#### Material shown
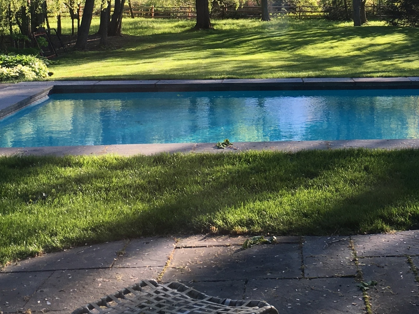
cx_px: 359
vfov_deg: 20.3
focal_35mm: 70
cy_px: -3
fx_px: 847
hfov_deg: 27.0
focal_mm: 4.15
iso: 25
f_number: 2.2
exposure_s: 1/212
########
■ Exercise: Give every entry above again, exactly, and keep all pictures out of it.

■ Exercise output:
cx_px: 359
vfov_deg: 20.3
focal_35mm: 70
cy_px: -3
fx_px: 847
hfov_deg: 27.0
focal_mm: 4.15
iso: 25
f_number: 2.2
exposure_s: 1/212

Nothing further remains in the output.